Saudi Arabia’s Public Investment Fund (PIF) has made an offer to increase its stake in Selfridges to 50 per cent. This offer follows the insolvency of the UK department store’s co-owner.
PIF, which already holds a 10 per cent share in Selfridges properties, has offered to purchase an additional 40 per cent stake for £ 1 million from Signa’s flagship property unit. This information comes from an insolvency report filed by the division of the troubled real estate and retail empire dated 15th July. The properties include prime locations on London’s Oxford Street and in Manchester.

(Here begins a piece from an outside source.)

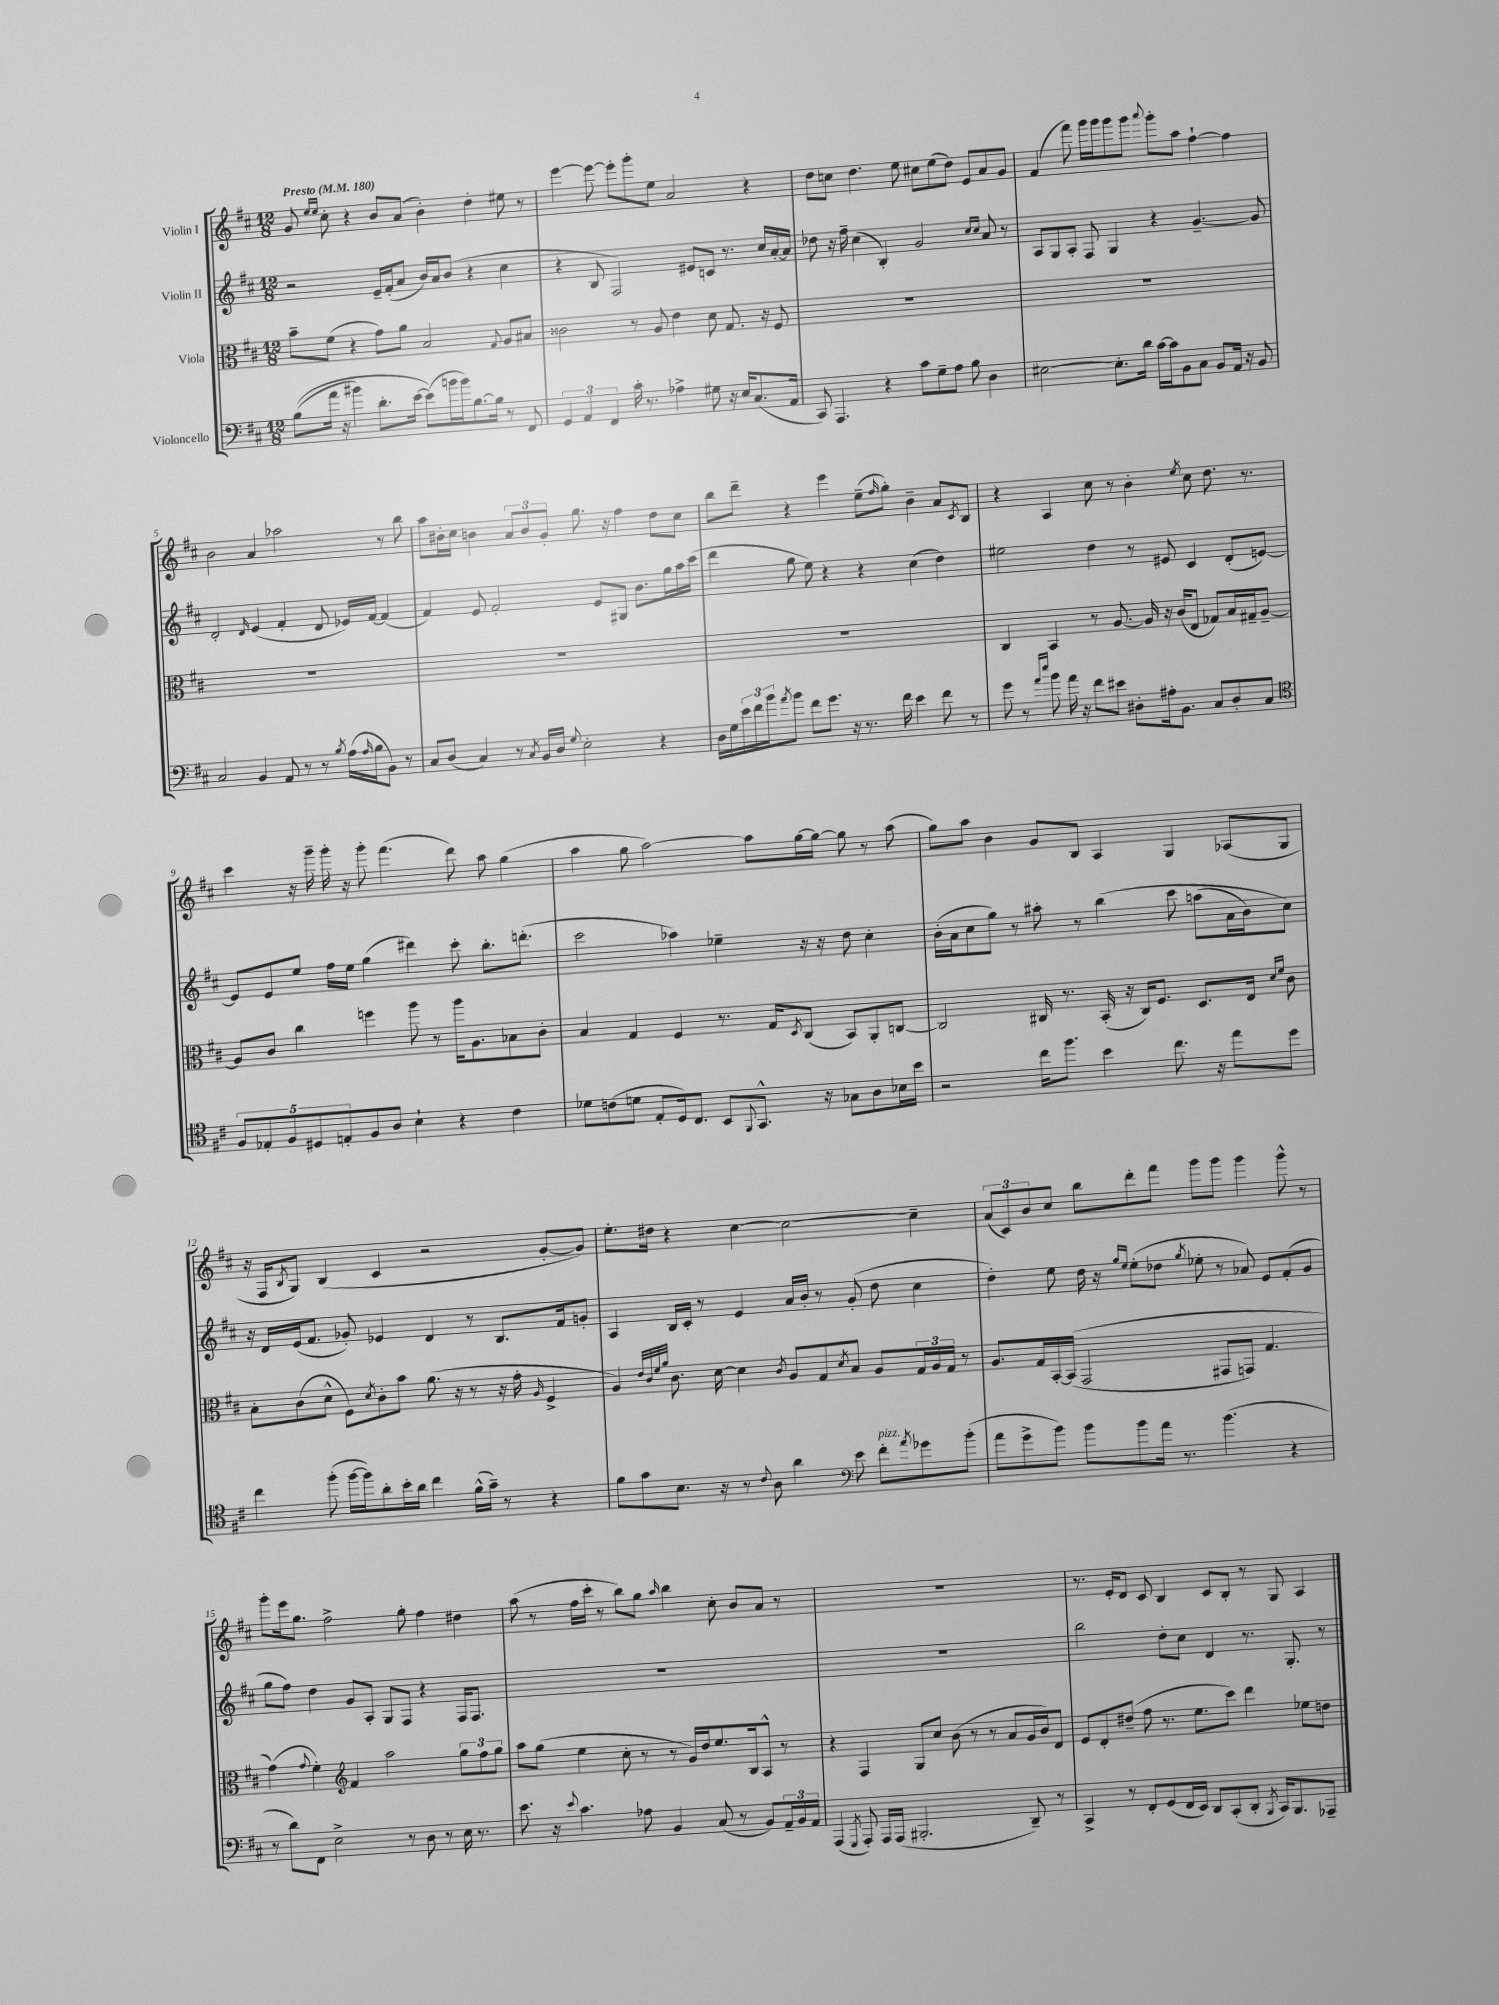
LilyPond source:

According to the document, the Saudi wealth fund is currently conducting due diligence with the help of advisers. The remaining 50 per cent of Selfridges is owned by the Thai retail conglomerate Central Group.
This potential deal emerges as the extensive group of companies founded by Rene Benko is slowly unwound, following the insolvency of its key property units at the end of 2023. The Austrian tycoon had acquired the stake in Selfridges in 2022 in one of his most ambitious acquisitions, later syndicating a portion of the 50 per cent share to PIF.
As part of the deal, PIF, a creditor to Signa, would reduce its claims against the group by up to £52 million, according to the document. Additionally, Bangkok Bank, which provided the senior loan for Selfridges’ Oxford Street site, would waive certain claims against Signa Prime amounting to about € 733 million.
Previously, Signa had joint ownership of Selfridges’ operating business, which has now been taken over by Central Group.